**GIVEN TASK:** Pull out the stretch of the passage on design-driven development from "Frequently Asked Questions" to "agent's constraint set.", word for word.

**GIVEN PASSAGE:**
The org structure question the CTO has to answer is not whether to invest in AI tooling. That decision was already made. The question is whether the prototype belongs in the upstream artefact stack the agent reads. If the answer is yes, then the designer's time, the PM's training, the engineering review process, and the definition-of-ready all have to be redesigned around that yes. If the answer is no, then the team will keep shipping technically correct code that users do not use, and the velocity charts will keep saying everything is fine.

The next AI tooling project is not another tool. It is the first load-bearing prototype on every ticket that touches a screen.

Frequently Asked Questions

What is design-driven development for AI coding agents?

Design-driven development is the discipline of using a prototype, not a text spec, as the upstream constraint an AI coding agent reads at the point of generation. A prose spec is dense on what the system does (business rules, data shape, acceptance criteria) and silent on what the system feels like to a user (layout, sequence, state transitions, error surface). AI coding agents fill silent dimensions with plausible defaults from their training distribution. The prototype answers those silent dimensions at the same fidelity it answers the explicit ones, so the agent generates code that satisfies both the spec and the user's task model. The prototype does not replace the spec; it sits beside it as the second load-bearing artefact in the agent's constraint set.

**INFORMATION SUPPLIED:**

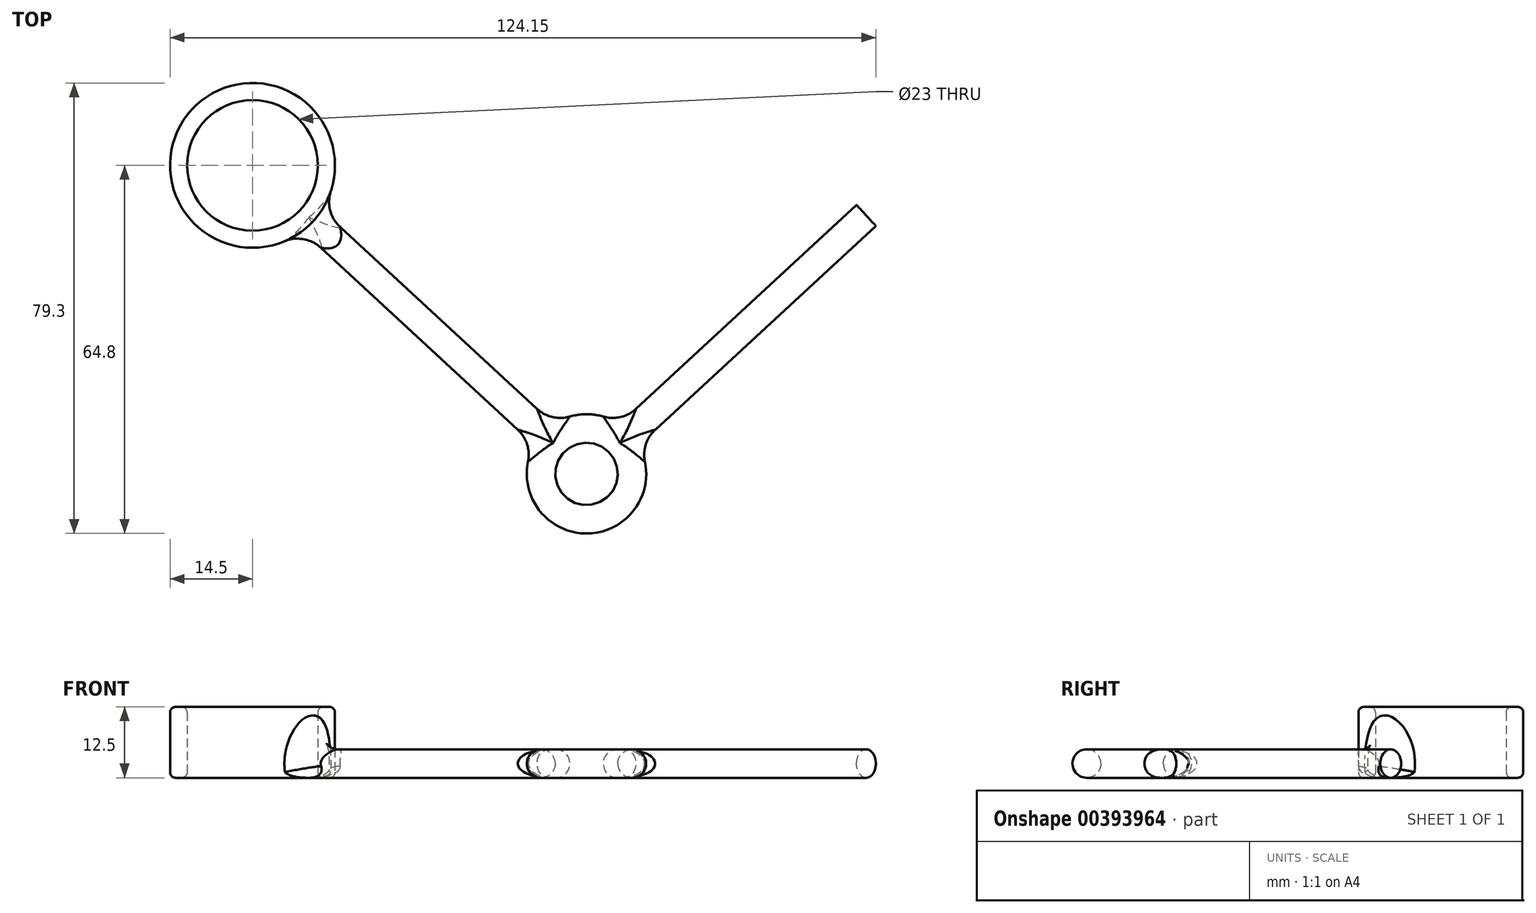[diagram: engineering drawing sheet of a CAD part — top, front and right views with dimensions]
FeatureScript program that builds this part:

**EXERCISE RESPONSE:**
Frequently Asked Questions

What is design-driven development for AI coding agents?

Design-driven development is the discipline of using a prototype, not a text spec, as the upstream constraint an AI coding agent reads at the point of generation. A prose spec is dense on what the system does (business rules, data shape, acceptance criteria) and silent on what the system feels like to a user (layout, sequence, state transitions, error surface). AI coding agents fill silent dimensions with plausible defaults from their training distribution. The prototype answers those silent dimensions at the same fidelity it answers the explicit ones, so the agent generates code that satisfies both the spec and the user's task model. The prototype does not replace the spec; it sits beside it as the second load-bearing artefact in the agent's constraint set.